§ Task statement
In your copy of the data, omit the pictures and keep all else exactly as given.

§ Data for analysis

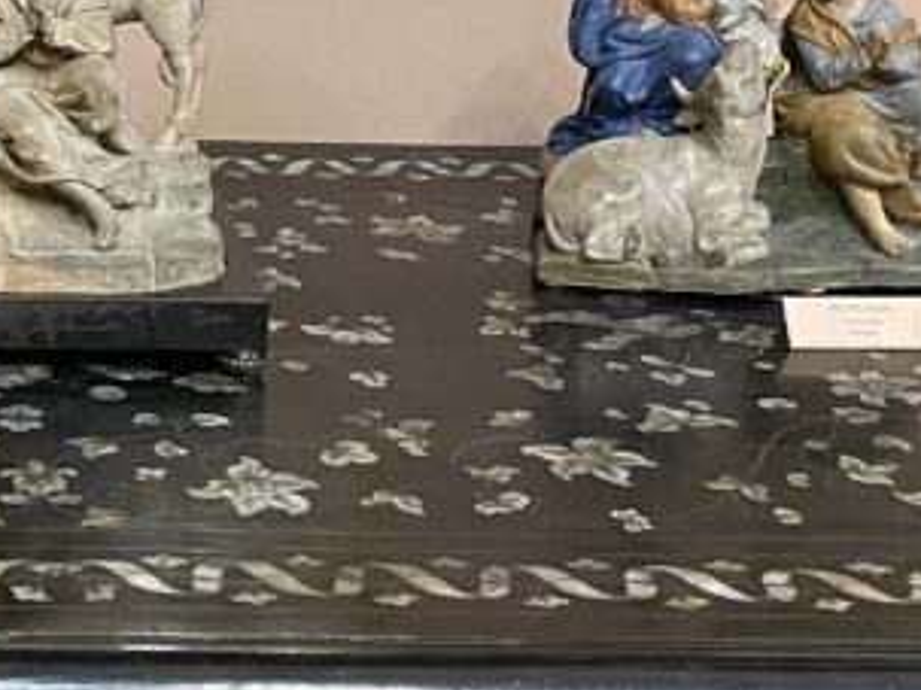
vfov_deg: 16.5
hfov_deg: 21.5
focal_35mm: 88
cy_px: 43
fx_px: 2340
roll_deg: -1.0
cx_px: 9
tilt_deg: -14.0
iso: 400
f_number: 1.6
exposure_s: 1/50
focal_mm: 4.2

§ Finished task
vfov_deg: 16.5
hfov_deg: 21.5
focal_35mm: 88
cy_px: 43
fx_px: 2340
roll_deg: -1.0
cx_px: 9
tilt_deg: -14.0
iso: 400
f_number: 1.6
exposure_s: 1/50
focal_mm: 4.2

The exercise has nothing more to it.